I accept your assertion, but am curious about your reasons :-). It
seems like _MTN/* takes completely negligible space, and provides
potentially valuable information?
> I realize that this could be done with a script also, so if you feel
> that this is a silly feature, my feelings will not be hurt if the
> patch isn't accepted.
I don't really have any opinion either way -- I've never felt that "rm
-rf _MTN" was particularly onerous, but hey, if abstraction gives
people fuzzies and keeps them warm at night...
General comments on the design follow:
> The semantics are almost identical to checkout, except that it will
> not checkout to the cwd. It also introduces a --force option to be
> used in the event where the publishing destination directory already
> exists. If the destination exists and is a file, mtn will abort...I
> felt that this was more dangerous than overriding a directory. An
> existing directory is backed up and left in place.
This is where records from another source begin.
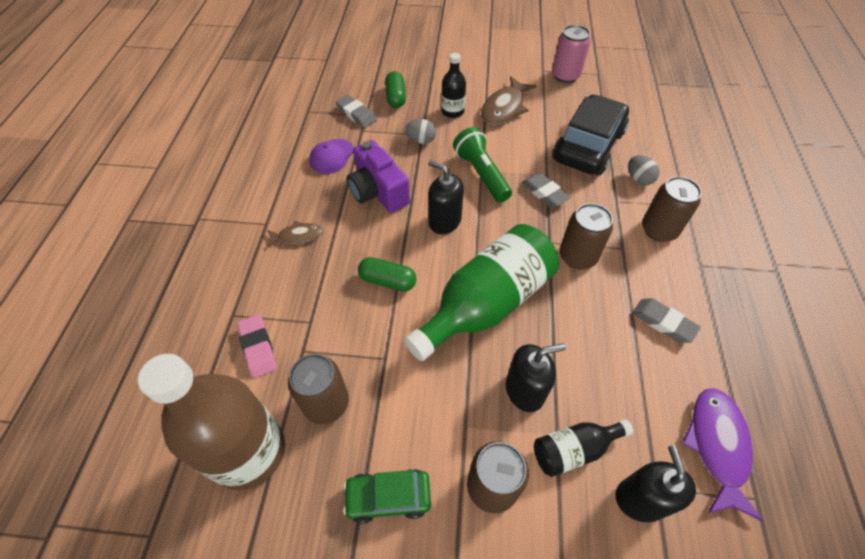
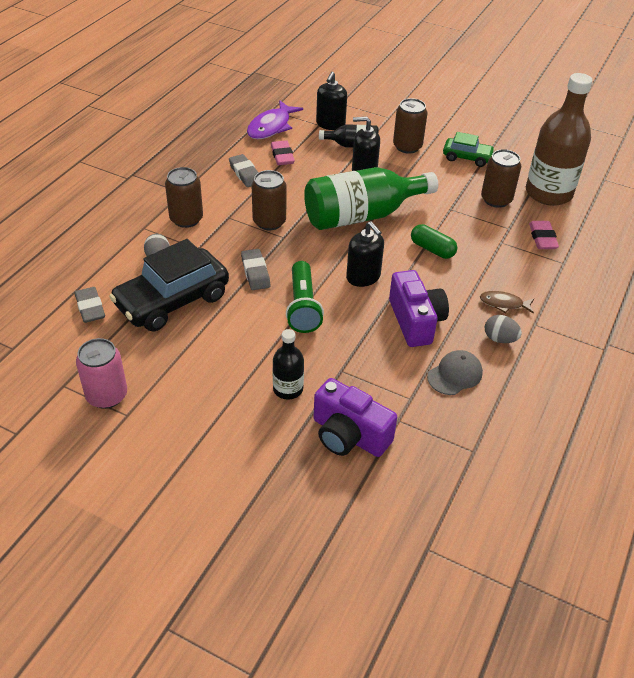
camera: 160 degrees left, 10 degrees down
purple cap [309,139,354,174] -> grey cap [427,350,483,395]
grey eraser [336,95,377,128] -> grey eraser moved to [75,287,105,323]
green capsule [385,71,406,108] -> purple camera [314,378,397,457]
grey egg [405,119,436,144] -> grey egg moved to [485,315,522,343]
brown fish [481,76,537,125] -> none
none -> pink eraser [271,140,295,165]

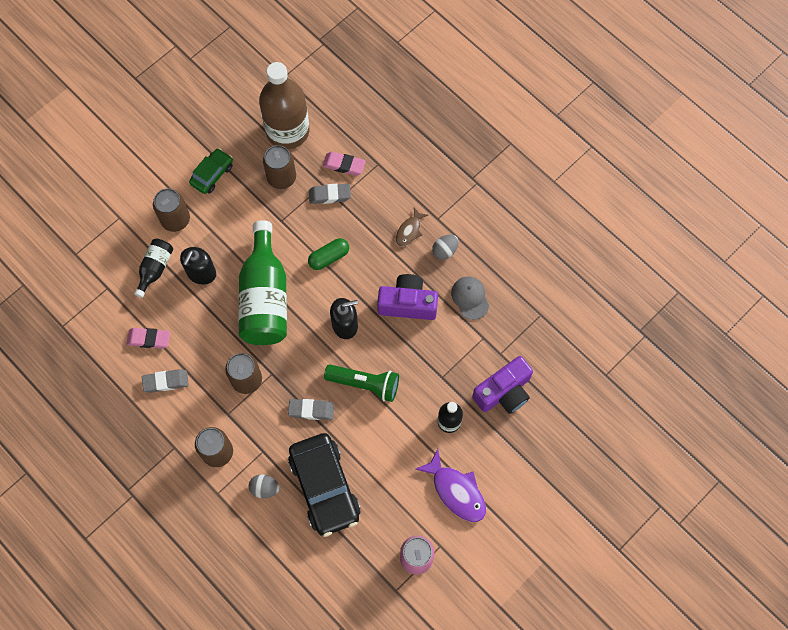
camera: 70 degrees left, 25 degrees up
grey eraser [75,287,105,323] -> grey eraser moved to [309,184,351,204]
purple fish [247,100,303,139] -> purple fish moved to [415,449,486,522]
black soap dispenser [316,72,347,130] -> none

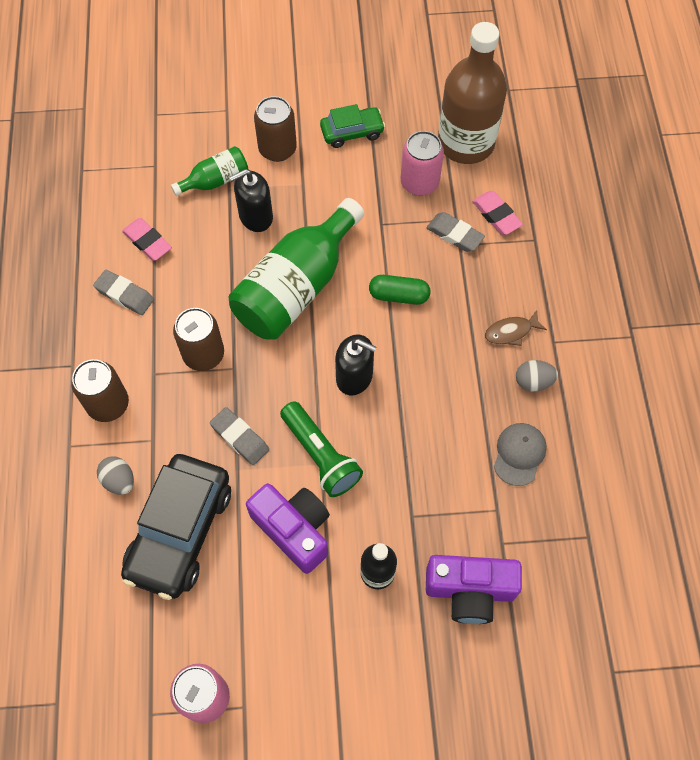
camera: 40 degrees right, 5 degrees down
black bottle [134,239,173,298] -> green bottle [171,146,248,196]
brown can [263,145,296,189] -> pink can [401,131,444,196]
purple camera [377,274,438,320] -> purple camera moved to [246,483,330,574]
purple fish [415,449,486,522] -> none

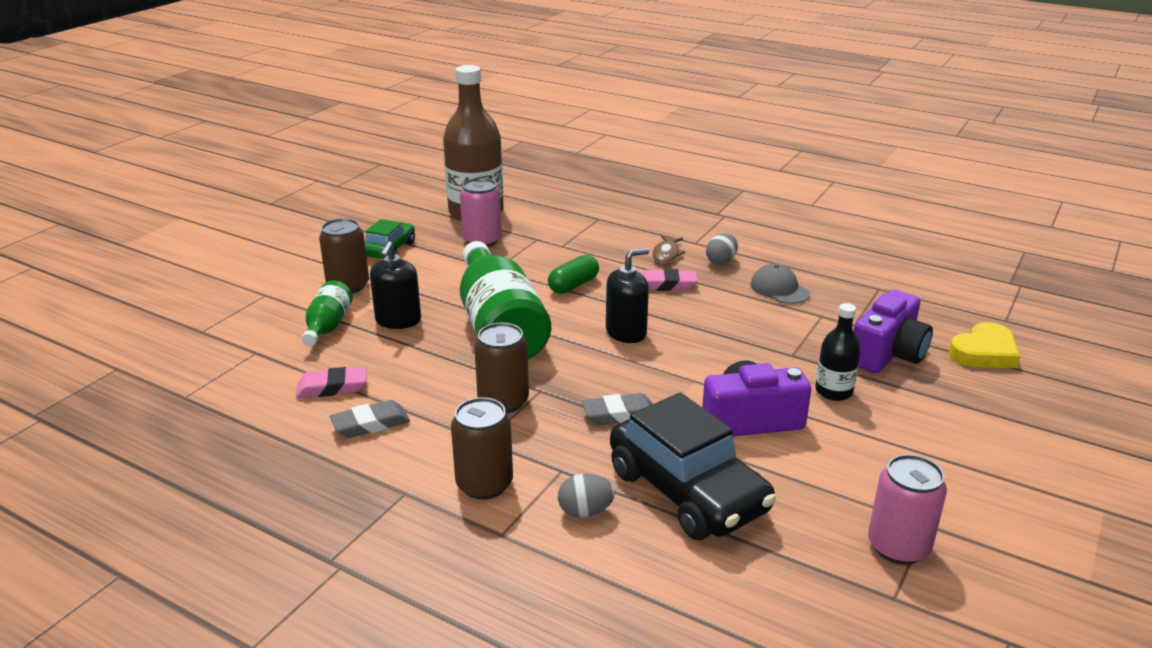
camera: 55 degrees left, 35 degrees down
green flashlight [280,401,363,497] -> none
grey eraser [427,212,485,252] -> none
pink eraser [472,191,523,235] -> pink eraser moved to [641,269,698,291]
none -> yellow heart [949,322,1020,368]

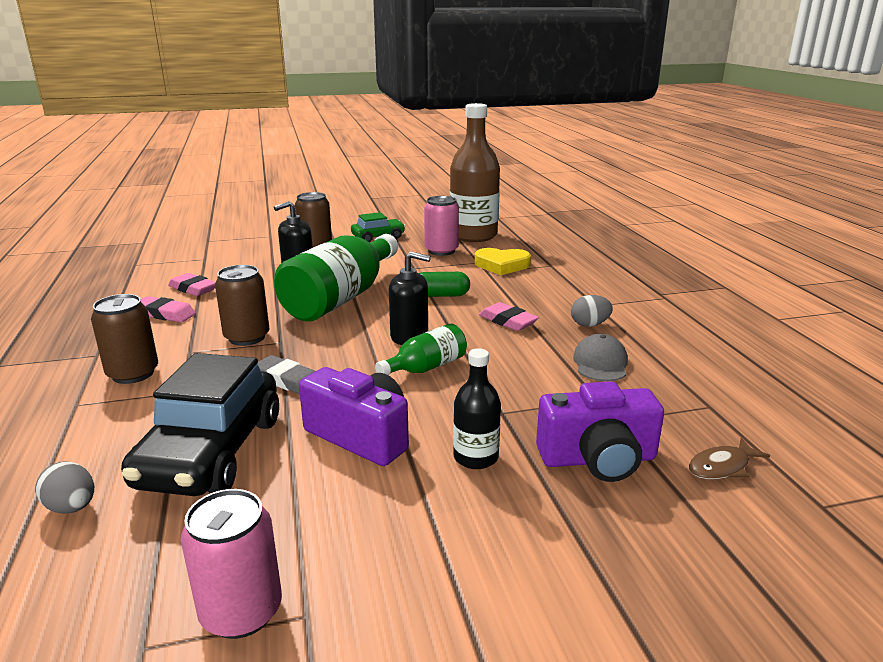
camera: 45 degrees right, 5 degrees down
green bottle [302,280,353,346] -> green bottle moved to [375,324,467,375]
grey eraser [330,400,410,438] -> pink eraser [141,296,196,322]
grey egg [558,474,615,518] -> grey egg moved to [35,461,94,514]
brown fish [652,236,685,263] -> brown fish moved to [689,438,770,479]
yellow heart [949,322,1020,368] -> yellow heart moved to [474,248,531,275]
I have never seen a good reason to name an option "--force" -- the
name conveys almost nothing about what it actually does, and so people
inevitably end up wanting to pile other a grab bag of behaviors under
the same switch, and users inevitably end up trying it whenever they
see an error, just in case _this_ happens to the error that --force
turns off...
And, of course, there's the always enjoyable question of how to name
backups, and what to do if the name is in use. Do you actually have a
need for the ability to clobber an existing directory with this
command? It seems like it would be easier to just tell users to do
their own "rm -rf $FOO", or "[ -e $FOO ] && mv b$FOO $FOO.bak" or
whatever particular policy they like.